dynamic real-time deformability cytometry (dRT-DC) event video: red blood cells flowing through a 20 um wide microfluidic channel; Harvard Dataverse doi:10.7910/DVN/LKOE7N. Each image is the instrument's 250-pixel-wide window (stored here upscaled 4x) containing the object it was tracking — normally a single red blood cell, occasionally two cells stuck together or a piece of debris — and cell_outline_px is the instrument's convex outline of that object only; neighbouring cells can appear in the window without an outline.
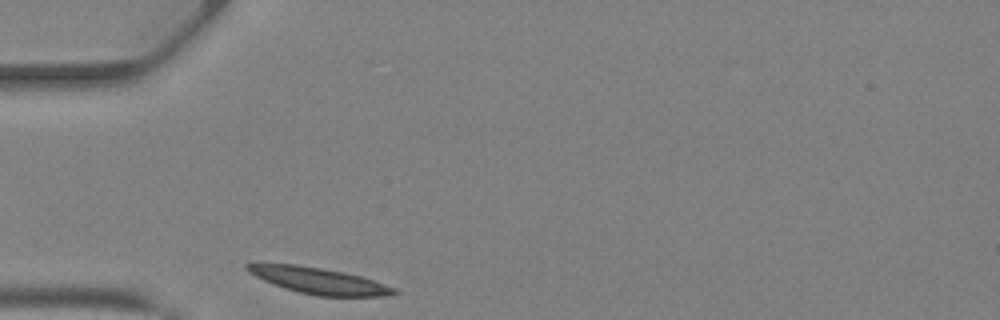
{"species": "Egyptian fruit bat (a non-hibernating species)", "species_latin": "Rousettus aegyptiacus", "temperature_condition": "warm", "stored_images_in_passage": 26, "camera_frame_rate_fps": 3000, "um_per_image_px": 0.085, "animal": {"sex": "female"}, "frame": {"image": 1, "passage_image": 1, "time_ms": 0.0, "image_size_px": [1000, 320], "cell_outline_px": [[400, 292], [388, 296], [316, 296], [284, 288], [264, 280], [248, 272], [244, 268], [244, 264], [252, 260], [256, 260], [296, 264], [344, 272], [360, 276], [396, 288]], "centroid_in_image_um": [26.96, 23.81], "position_along_channel_um": 58.0, "area_um2": 23.0}}
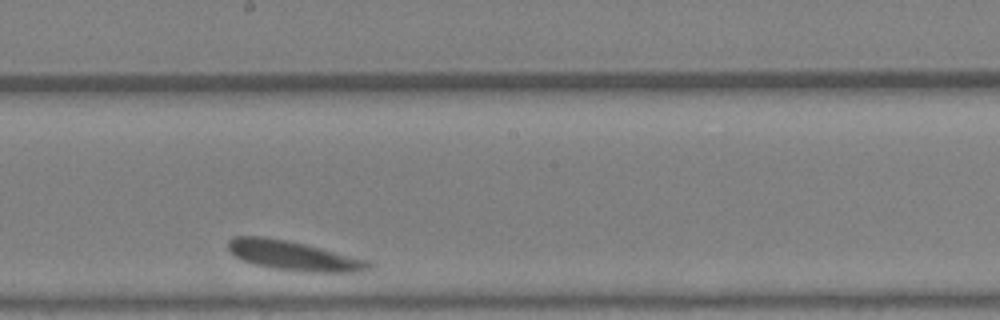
{"frame": {"image": 2, "passage_image": 15, "time_ms": 4.667, "image_size_px": [1000, 320], "cell_outline_px": [[376, 264], [372, 268], [356, 272], [308, 272], [276, 268], [256, 264], [244, 260], [236, 256], [228, 248], [228, 240], [232, 236], [260, 236], [288, 240], [372, 260]], "centroid_in_image_um": [25.06, 21.73], "position_along_channel_um": 223.1, "area_um2": 24.22}}
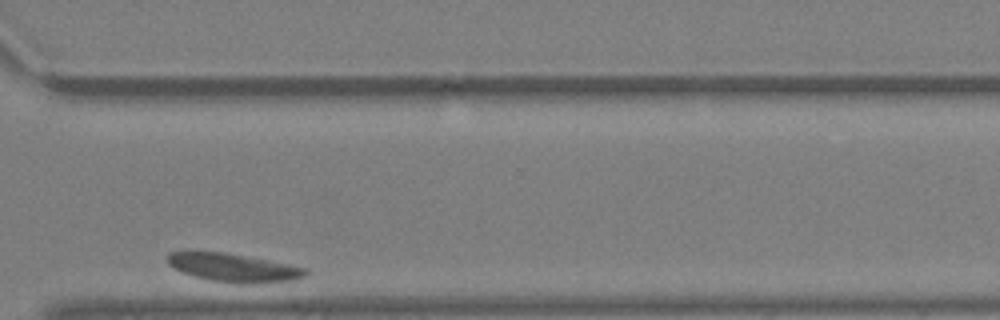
{"frame": {"image": 3, "passage_image": 25, "time_ms": 8.0, "image_size_px": [1000, 320], "cell_outline_px": [[308, 276], [292, 280], [252, 284], [240, 284], [212, 280], [196, 276], [172, 268], [168, 264], [168, 252], [224, 252], [288, 264], [308, 268]], "centroid_in_image_um": [19.9, 22.76], "position_along_channel_um": 350.7, "area_um2": 22.6}}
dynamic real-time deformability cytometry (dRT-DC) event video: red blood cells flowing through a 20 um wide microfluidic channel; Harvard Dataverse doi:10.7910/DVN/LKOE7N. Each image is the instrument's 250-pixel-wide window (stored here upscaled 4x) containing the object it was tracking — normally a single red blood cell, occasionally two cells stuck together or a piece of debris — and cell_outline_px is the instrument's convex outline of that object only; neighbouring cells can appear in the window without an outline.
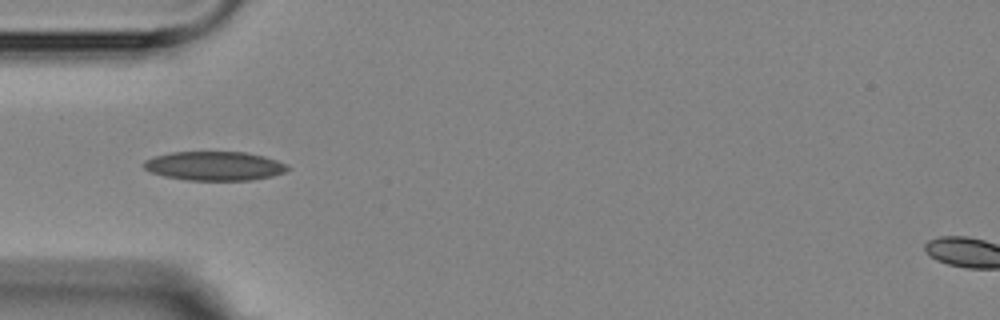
{"species": "Egyptian fruit bat (a non-hibernating species)", "species_latin": "Rousettus aegyptiacus", "temperature_condition": "room temperature", "stored_images_in_passage": 9, "camera_frame_rate_fps": 3000, "um_per_image_px": 0.085, "animal": {"sex": "female"}, "frame": {"image": 1, "passage_image": 3, "time_ms": 3.0, "image_size_px": [1000, 320], "cell_outline_px": [[292, 168], [284, 172], [272, 176], [252, 180], [188, 180], [164, 176], [152, 172], [144, 168], [144, 160], [156, 156], [172, 152], [244, 152], [264, 156], [288, 164]], "centroid_in_image_um": [18.28, 14.11], "position_along_channel_um": 66.7, "area_um2": 24.28}}
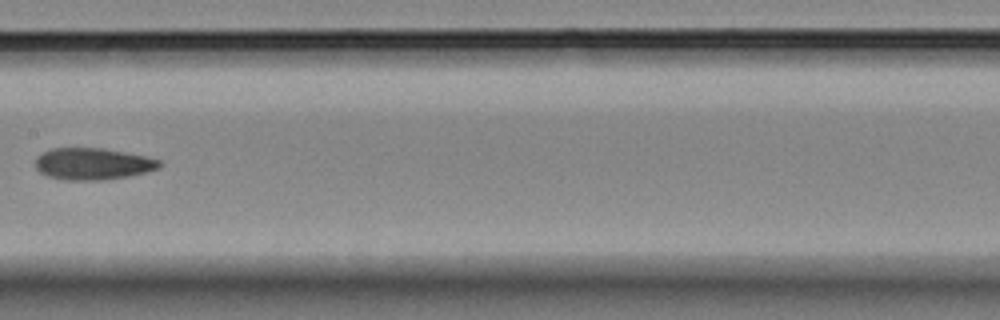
{"frame": {"image": 2, "passage_image": 6, "time_ms": 6.667, "image_size_px": [1000, 320], "cell_outline_px": [[160, 168], [148, 172], [128, 176], [104, 180], [68, 180], [48, 176], [40, 172], [36, 168], [36, 156], [52, 148], [100, 148], [124, 152], [144, 156], [160, 160]], "centroid_in_image_um": [7.89, 13.93], "position_along_channel_um": 199.5, "area_um2": 22.83}}
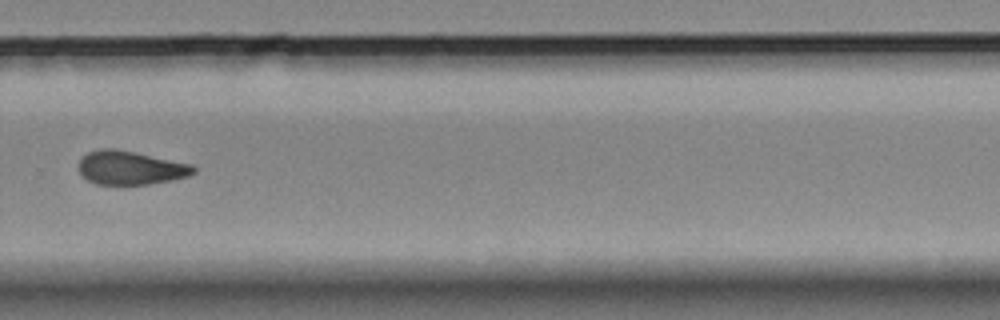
{"frame": {"image": 3, "passage_image": 9, "time_ms": 10.0, "image_size_px": [1000, 320], "cell_outline_px": [[196, 172], [188, 176], [172, 180], [148, 184], [96, 184], [88, 180], [80, 172], [80, 160], [88, 152], [100, 148], [112, 148], [136, 152], [192, 164], [196, 168]], "centroid_in_image_um": [11.12, 14.25], "position_along_channel_um": 318.7, "area_um2": 22.43}}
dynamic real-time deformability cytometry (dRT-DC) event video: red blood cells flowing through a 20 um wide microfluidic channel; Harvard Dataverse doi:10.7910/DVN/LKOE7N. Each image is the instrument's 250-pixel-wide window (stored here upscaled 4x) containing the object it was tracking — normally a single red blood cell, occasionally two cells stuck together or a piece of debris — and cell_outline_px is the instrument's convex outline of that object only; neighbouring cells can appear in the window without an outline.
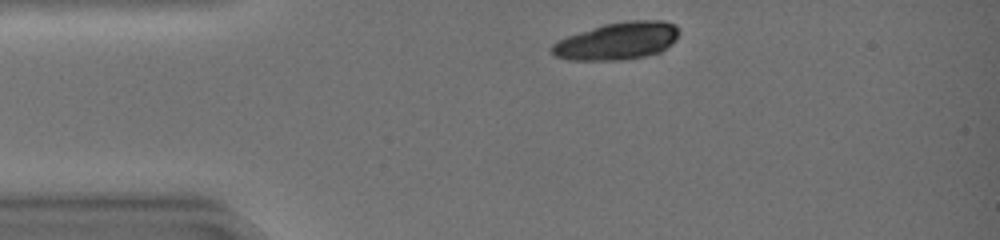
{"species": "common noctule bat (a hibernating species)", "species_latin": "Nyctalus noctula", "temperature_condition": "warm", "stored_images_in_passage": 34, "camera_frame_rate_fps": 3000, "um_per_image_px": 0.085, "animal": {"sex": "female", "body_mass_g": 19.0, "forearm_length_mm": 51.5}, "frame": {"image": 1, "passage_image": 1, "time_ms": 0.0, "image_size_px": [1000, 240], "cell_outline_px": [[680, 32], [676, 40], [672, 44], [660, 52], [644, 56], [624, 60], [568, 60], [556, 56], [548, 48], [556, 40], [604, 24], [628, 20], [664, 20], [676, 24]], "centroid_in_image_um": [52.49, 3.48], "position_along_channel_um": 32.5, "area_um2": 27.98}}
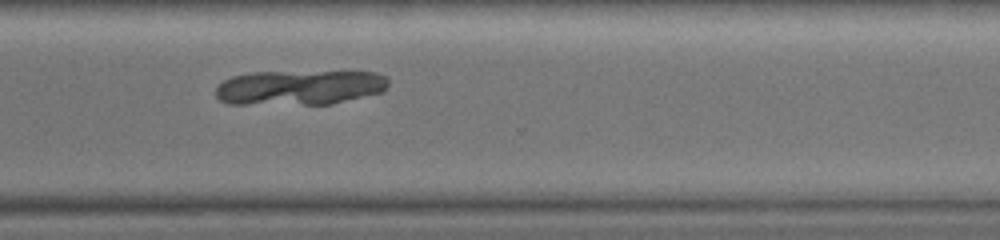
{"frame": {"image": 2, "passage_image": 26, "time_ms": 8.333, "image_size_px": [1000, 240], "cell_outline_px": [[388, 84], [384, 92], [332, 104], [228, 104], [220, 100], [216, 96], [216, 88], [224, 80], [232, 76], [252, 72], [376, 72], [388, 76]], "centroid_in_image_um": [25.49, 7.44], "position_along_channel_um": 345.1, "area_um2": 35.26}}
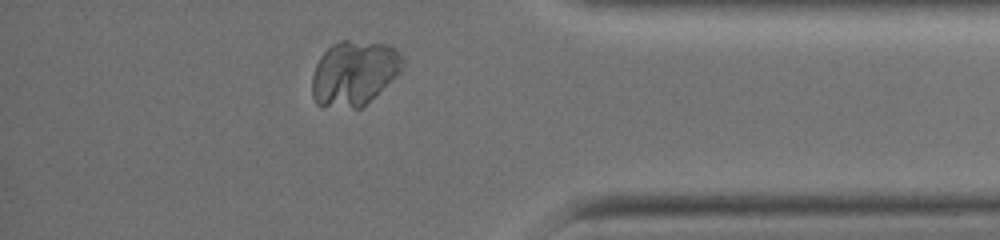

□ □ □ □ □ □ □

Exercise goal – The entries above should be reproduced exactly, without their pictures.

Answer –
dynamic real-time deformability cytometry (dRT-DC) event video: red blood cells flowing through a 20 um wide microfluidic channel; Harvard Dataverse doi:10.7910/DVN/LKOE7N. Each image is the instrument's 250-pixel-wide window (stored here upscaled 4x) containing the object it was tracking — normally a single red blood cell, occasionally two cells stuck together or a piece of debris — and cell_outline_px is the instrument's convex outline of that object only; neighbouring cells can appear in the window without an outline.
{"species": "Egyptian fruit bat (a non-hibernating species)", "species_latin": "Rousettus aegyptiacus", "temperature_condition": "warm", "stored_images_in_passage": 26, "camera_frame_rate_fps": 3000, "um_per_image_px": 0.085, "animal": {"sex": "female"}, "frame": {"image": 1, "passage_image": 1, "time_ms": 0.0, "image_size_px": [1000, 320], "cell_outline_px": [[400, 292], [388, 296], [316, 296], [284, 288], [264, 280], [248, 272], [244, 268], [244, 264], [252, 260], [256, 260], [296, 264], [344, 272], [360, 276], [396, 288]], "centroid_in_image_um": [26.96, 23.81], "position_along_channel_um": 58.0, "area_um2": 23.0}}
{"frame": {"image": 2, "passage_image": 15, "time_ms": 4.667, "image_size_px": [1000, 320], "cell_outline_px": [[376, 264], [372, 268], [356, 272], [308, 272], [276, 268], [256, 264], [244, 260], [236, 256], [228, 248], [228, 240], [232, 236], [260, 236], [288, 240], [372, 260]], "centroid_in_image_um": [25.06, 21.73], "position_along_channel_um": 223.1, "area_um2": 24.22}}
{"frame": {"image": 3, "passage_image": 25, "time_ms": 8.0, "image_size_px": [1000, 320], "cell_outline_px": [[308, 276], [292, 280], [252, 284], [240, 284], [212, 280], [196, 276], [172, 268], [168, 264], [168, 252], [224, 252], [288, 264], [308, 268]], "centroid_in_image_um": [19.9, 22.76], "position_along_channel_um": 350.7, "area_um2": 22.6}}
dynamic real-time deformability cytometry (dRT-DC) event video: red blood cells flowing through a 20 um wide microfluidic channel; Harvard Dataverse doi:10.7910/DVN/LKOE7N. Each image is the instrument's 250-pixel-wide window (stored here upscaled 4x) containing the object it was tracking — normally a single red blood cell, occasionally two cells stuck together or a piece of debris — and cell_outline_px is the instrument's convex outline of that object only; neighbouring cells can appear in the window without an outline.
{"species": "Egyptian fruit bat (a non-hibernating species)", "species_latin": "Rousettus aegyptiacus", "temperature_condition": "room temperature", "stored_images_in_passage": 9, "camera_frame_rate_fps": 3000, "um_per_image_px": 0.085, "animal": {"sex": "female"}, "frame": {"image": 1, "passage_image": 3, "time_ms": 3.0, "image_size_px": [1000, 320], "cell_outline_px": [[292, 168], [284, 172], [272, 176], [252, 180], [188, 180], [164, 176], [152, 172], [144, 168], [144, 160], [156, 156], [172, 152], [244, 152], [264, 156], [288, 164]], "centroid_in_image_um": [18.28, 14.11], "position_along_channel_um": 66.7, "area_um2": 24.28}}
{"frame": {"image": 2, "passage_image": 6, "time_ms": 6.667, "image_size_px": [1000, 320], "cell_outline_px": [[160, 168], [148, 172], [128, 176], [104, 180], [68, 180], [48, 176], [40, 172], [36, 168], [36, 156], [52, 148], [100, 148], [124, 152], [144, 156], [160, 160]], "centroid_in_image_um": [7.89, 13.93], "position_along_channel_um": 199.5, "area_um2": 22.83}}
{"frame": {"image": 3, "passage_image": 9, "time_ms": 10.0, "image_size_px": [1000, 320], "cell_outline_px": [[196, 172], [188, 176], [172, 180], [148, 184], [96, 184], [88, 180], [80, 172], [80, 160], [88, 152], [100, 148], [112, 148], [136, 152], [192, 164], [196, 168]], "centroid_in_image_um": [11.12, 14.25], "position_along_channel_um": 318.7, "area_um2": 22.43}}
dynamic real-time deformability cytometry (dRT-DC) event video: red blood cells flowing through a 20 um wide microfluidic channel; Harvard Dataverse doi:10.7910/DVN/LKOE7N. Each image is the instrument's 250-pixel-wide window (stored here upscaled 4x) containing the object it was tracking — normally a single red blood cell, occasionally two cells stuck together or a piece of debris — and cell_outline_px is the instrument's convex outline of that object only; neighbouring cells can appear in the window without an outline.
{"species": "common noctule bat (a hibernating species)", "species_latin": "Nyctalus noctula", "temperature_condition": "warm", "stored_images_in_passage": 34, "camera_frame_rate_fps": 3000, "um_per_image_px": 0.085, "animal": {"sex": "female", "body_mass_g": 19.0, "forearm_length_mm": 51.5}, "frame": {"image": 1, "passage_image": 1, "time_ms": 0.0, "image_size_px": [1000, 240], "cell_outline_px": [[680, 32], [676, 40], [672, 44], [660, 52], [644, 56], [624, 60], [568, 60], [556, 56], [548, 48], [556, 40], [604, 24], [628, 20], [664, 20], [676, 24]], "centroid_in_image_um": [52.49, 3.48], "position_along_channel_um": 32.5, "area_um2": 27.98}}
{"frame": {"image": 2, "passage_image": 26, "time_ms": 8.333, "image_size_px": [1000, 240], "cell_outline_px": [[388, 84], [384, 92], [332, 104], [228, 104], [220, 100], [216, 96], [216, 88], [224, 80], [232, 76], [252, 72], [376, 72], [388, 76]], "centroid_in_image_um": [25.49, 7.44], "position_along_channel_um": 345.1, "area_um2": 35.26}}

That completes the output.